O'Neal, the surrogate son, would also be the ideal team commander. First, because the Triangle offense is prejudiced toward the center. But also: O'Neal is 27 now, starting his seventh season, approaching, one assumes, the height of his powers. (Weighing in at 340, well above what Jackson requested, he is indisputably at the breadth of his powers.) Moreover, every prideful instinct should inspire Shaq. He has never won a title, college or pro. He has seen himself surpassed by Tim Duncan, now recognized as the premier player in the NBA, and he surely cannot avoid noticing that even on his own team, the handsome and Peter Pan-ish Bryant has become the popular favorite. Then, too, because Bryant broke a bone in his right hand and will be out for several more weeks, O'Neal is provided with another opportunity to assume leadership.
Jackson, the white father, chooses these two interesting words to describe how he has found O'Neal: endearing and respectful. But he adds bluntly, "Yes, Shaquille would be the obvious choice, but because of his free throw situation, he can't be the leader."
You mean Wilt Chamberlain, scoring 35 or more a game, could never have been a leader of a team of yours?
"That's right. Look, you've got to deliver in the clutch if you're going to be the leader, and if you can't make free throws...."
Have you told Shaquille this?
(Pause.) "No, not yet."
Still, to coach the Lakers was a challenge Jackson couldn't pass up. He was offered the chance to prove himself outside of sport—"a real job, not a celebrity thing," he says—by running the campaign of his old friend and teammate, Bill Bradley, in Iowa, the crucial caucus state. He adores Bradley. "He's a man I respect in so many ways," Jackson says. "He's so compassionate—to humanity, to society in general. Bill is so smart. He can see things coming." And you?
"Well, yes, I'd like to think I'm good at that, too."
So he turned down serious politics to take the $6 million per because he foresaw that, yes, he could restore the Lakers to glory. "This is the right place for me," he says. "I believe they're a group of players who want to get there but don't know quite how. But I'm no savior. They have to be the savior of themselves." Jackson knows, though, that if he can't point the Lakers toward their salvation, he risks being remembered primarily as that attractive eccentric of a coach whom Michael Jordan carried to six championships. Surely, if this team fails him, Jackson can see that thing coming, too.

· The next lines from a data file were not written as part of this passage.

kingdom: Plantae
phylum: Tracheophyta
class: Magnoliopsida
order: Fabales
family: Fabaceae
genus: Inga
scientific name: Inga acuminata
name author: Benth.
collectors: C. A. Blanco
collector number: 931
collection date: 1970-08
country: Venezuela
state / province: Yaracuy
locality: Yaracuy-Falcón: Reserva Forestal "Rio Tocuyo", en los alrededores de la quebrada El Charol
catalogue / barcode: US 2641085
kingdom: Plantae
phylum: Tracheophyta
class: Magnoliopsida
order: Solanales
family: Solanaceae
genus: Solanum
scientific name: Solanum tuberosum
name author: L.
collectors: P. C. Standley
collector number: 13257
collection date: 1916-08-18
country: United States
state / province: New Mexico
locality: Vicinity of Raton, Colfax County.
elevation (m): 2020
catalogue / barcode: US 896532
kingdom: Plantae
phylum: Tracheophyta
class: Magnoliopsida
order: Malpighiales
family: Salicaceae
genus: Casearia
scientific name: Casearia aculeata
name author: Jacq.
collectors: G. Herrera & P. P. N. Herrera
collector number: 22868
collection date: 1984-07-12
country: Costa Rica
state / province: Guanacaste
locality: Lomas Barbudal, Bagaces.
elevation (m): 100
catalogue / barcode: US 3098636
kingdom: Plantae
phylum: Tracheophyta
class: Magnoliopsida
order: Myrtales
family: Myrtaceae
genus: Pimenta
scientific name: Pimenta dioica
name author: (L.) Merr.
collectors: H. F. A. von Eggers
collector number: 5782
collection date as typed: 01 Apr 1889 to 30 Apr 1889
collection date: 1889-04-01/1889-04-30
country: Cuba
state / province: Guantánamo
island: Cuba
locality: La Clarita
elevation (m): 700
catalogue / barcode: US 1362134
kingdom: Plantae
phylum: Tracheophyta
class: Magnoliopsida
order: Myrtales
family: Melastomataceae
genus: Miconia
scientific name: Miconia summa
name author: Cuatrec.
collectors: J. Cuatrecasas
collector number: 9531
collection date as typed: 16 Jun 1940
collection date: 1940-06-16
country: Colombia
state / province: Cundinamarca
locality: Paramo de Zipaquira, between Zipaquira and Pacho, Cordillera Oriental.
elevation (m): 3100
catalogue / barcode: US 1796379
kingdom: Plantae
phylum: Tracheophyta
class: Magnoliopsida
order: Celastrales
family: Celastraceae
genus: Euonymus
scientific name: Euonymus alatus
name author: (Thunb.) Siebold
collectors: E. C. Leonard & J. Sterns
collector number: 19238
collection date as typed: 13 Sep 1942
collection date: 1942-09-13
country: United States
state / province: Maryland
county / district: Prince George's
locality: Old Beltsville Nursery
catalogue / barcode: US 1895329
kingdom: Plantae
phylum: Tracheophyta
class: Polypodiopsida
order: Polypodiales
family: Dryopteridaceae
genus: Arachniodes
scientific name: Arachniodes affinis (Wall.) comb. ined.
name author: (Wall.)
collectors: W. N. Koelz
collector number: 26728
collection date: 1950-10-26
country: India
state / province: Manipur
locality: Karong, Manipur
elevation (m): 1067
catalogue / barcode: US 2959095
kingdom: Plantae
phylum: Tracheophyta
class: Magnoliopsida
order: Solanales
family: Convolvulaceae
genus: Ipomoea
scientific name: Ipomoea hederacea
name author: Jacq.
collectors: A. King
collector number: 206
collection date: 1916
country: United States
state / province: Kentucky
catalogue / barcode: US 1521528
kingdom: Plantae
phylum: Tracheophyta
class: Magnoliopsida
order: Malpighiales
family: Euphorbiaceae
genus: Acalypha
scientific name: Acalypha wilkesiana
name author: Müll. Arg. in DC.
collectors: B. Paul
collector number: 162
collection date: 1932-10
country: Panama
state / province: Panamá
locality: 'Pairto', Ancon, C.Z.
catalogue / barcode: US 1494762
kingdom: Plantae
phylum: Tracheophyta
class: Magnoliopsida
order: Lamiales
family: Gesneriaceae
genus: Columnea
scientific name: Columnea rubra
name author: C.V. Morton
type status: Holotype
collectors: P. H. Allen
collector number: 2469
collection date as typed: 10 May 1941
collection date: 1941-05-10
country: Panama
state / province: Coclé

Jackson's devotion to Team goes beyond the usual coach's halftime platitudes. As a boy in North Dakota, teams were his social salvation. This was because he was not just a PK—a preacher's kid—but twice that, the child of two Pentecostal ministers. Jackson was raised in such a strict home that he did not see a movie till he was a senior in high school. But for all their piety, his parents encouraged their three sons to engage in their own updated form of old-fashioned Muscular Christianity. "Competition was an outlet for me, so I masked my aggression in the other aspects of life," Jackson says. In fact, while other Dakota boys camped before the TV on the long winter nights, Phil and his older brothers engaged in heated board games: Rook, Chinese checkers, Scrabble, chess and a game known as Caroms, which was delicately called "Christian pool." Even now, Phil's wife, June, refuses to play such simple games with him because he performs so intensely, so rudely.